With the 2018 Winter Olympic Games having commenced just the day before, we used an Olympics-themed analogy to make our point, asking students, “What would it take for you to compete against Usain Bolt?” It took no more than one response to cut to the chase: “Legs!”
Our point was that many things make Bolt the best in his sport, but without one vital “tool” in particular—his legs—none of those traits or skills would matter, because he wouldn’t even be able to set foot on the track. The same goes for T&I: to even attempt to perform the task, being bilingual is a prerequisite, but it hardly makes you the Usain Bolt of T&I. All it does is allow you to “compete”; that is, perform the task, however spectacularly or poorly you may perform.
Having gotten this ubiquitous question out of the way, we talked about what it really takes to be a translator (for example, excellent research, reading comprehension, and writing skills) or interpreter (memory, note-taking, and public speaking).
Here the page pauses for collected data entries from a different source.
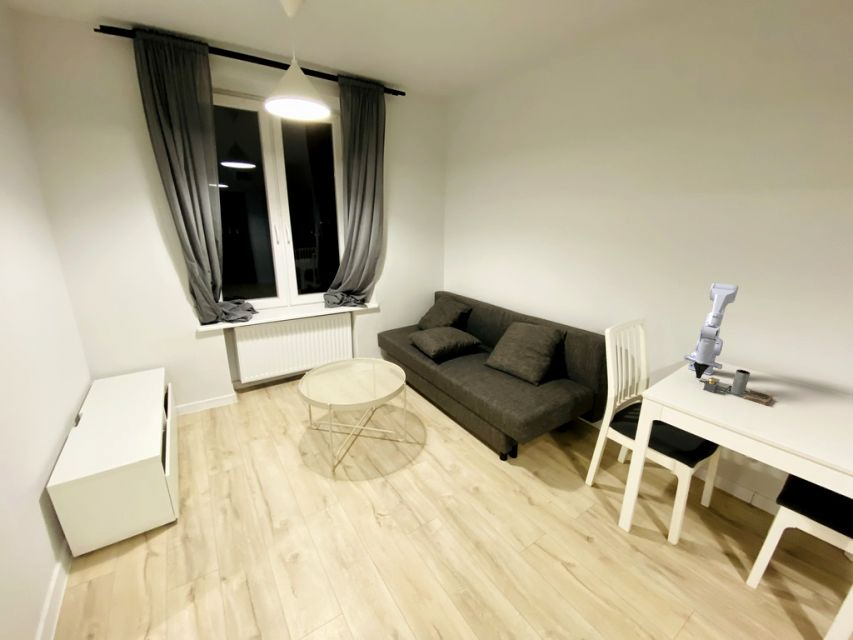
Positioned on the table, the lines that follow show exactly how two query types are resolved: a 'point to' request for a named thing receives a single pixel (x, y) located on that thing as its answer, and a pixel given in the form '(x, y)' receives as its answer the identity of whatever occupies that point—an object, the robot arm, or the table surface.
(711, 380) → the brass knob
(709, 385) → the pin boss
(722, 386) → the grey notched block
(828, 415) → the table surface
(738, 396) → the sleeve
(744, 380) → the planter
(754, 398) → the frame
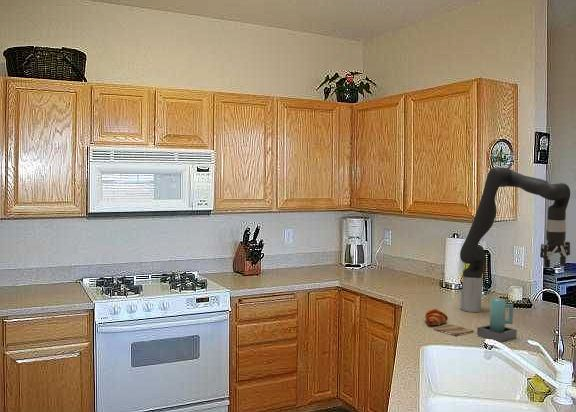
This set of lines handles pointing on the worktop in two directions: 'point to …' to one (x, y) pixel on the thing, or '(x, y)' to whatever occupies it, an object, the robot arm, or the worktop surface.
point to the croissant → (435, 317)
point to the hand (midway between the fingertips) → (554, 266)
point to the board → (454, 329)
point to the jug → (499, 314)
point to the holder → (497, 333)
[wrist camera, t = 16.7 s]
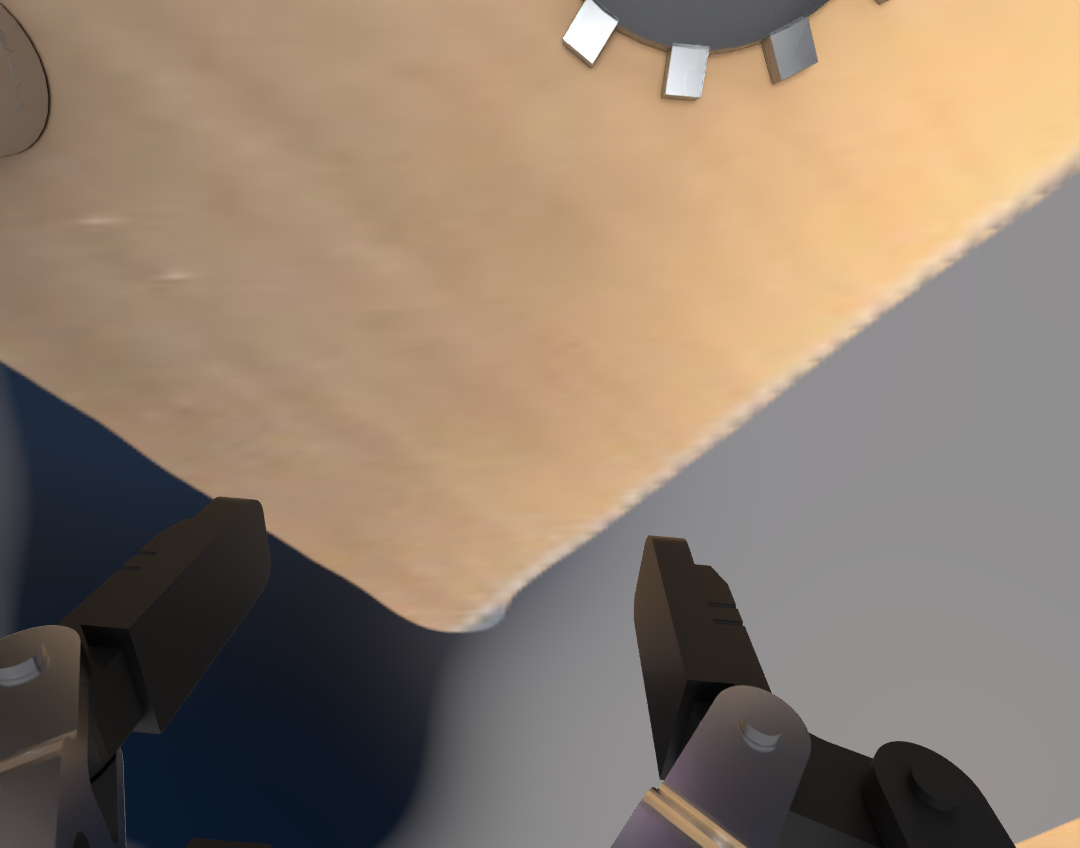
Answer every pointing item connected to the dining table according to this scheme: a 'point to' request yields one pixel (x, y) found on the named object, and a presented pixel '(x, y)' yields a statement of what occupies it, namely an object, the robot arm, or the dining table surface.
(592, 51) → the sprocket plate
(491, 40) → the dining table surface
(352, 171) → the dining table surface
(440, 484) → the dining table surface
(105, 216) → the dining table surface
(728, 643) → the robot arm
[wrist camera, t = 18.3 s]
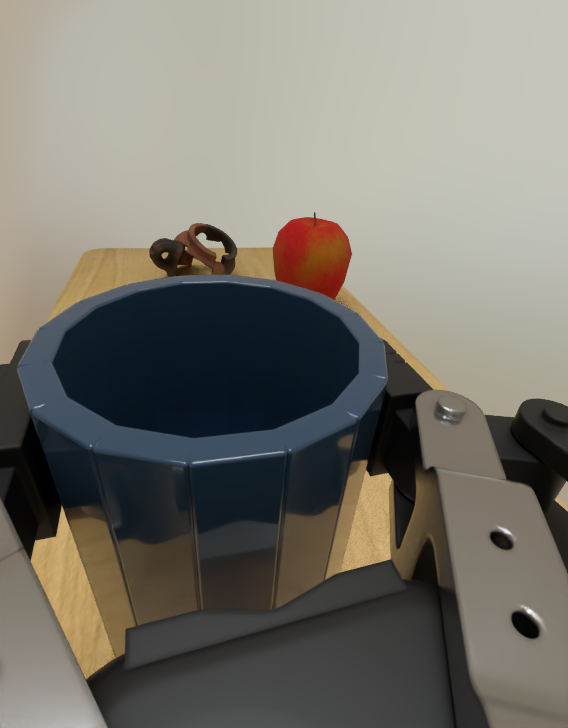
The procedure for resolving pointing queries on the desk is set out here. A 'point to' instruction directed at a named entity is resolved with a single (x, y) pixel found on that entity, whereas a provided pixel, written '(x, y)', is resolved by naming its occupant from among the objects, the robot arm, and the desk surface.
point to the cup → (205, 440)
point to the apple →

We also described a day in the life of a translator versus an interpreter and shared a clip from a TED Talk on consecutive note-taking to demonstrate the intricacies of interpreting.
One of the most enjoyable moments for me was a hands-on translation activity in which students had the opportunity to best the top machine translation software by translating the Spanish proverb “A caballo regalado, no le mires el dentado.” Students quickly provided an accurate translation (“Don’t look a gift horse in the mouth”), proving their ability to provide a much more eloquent rendering than those suggested by DeepL and Google Translate.
Before wrapping up, we touched on certification, education, and training opportunities in T&I, as well as professional organizations.
I left feeling exhilarated. Seeing students so engaged with our work reminded me of how lucky I am to love what I do.
The following day, I shared our materials with the teacher via email. She sent thanks and a reflection on the impact of our talk: “When I saw my least motivated heritage student pick up the biggest dictionary, I knew she was inspired to be a translator because of you.”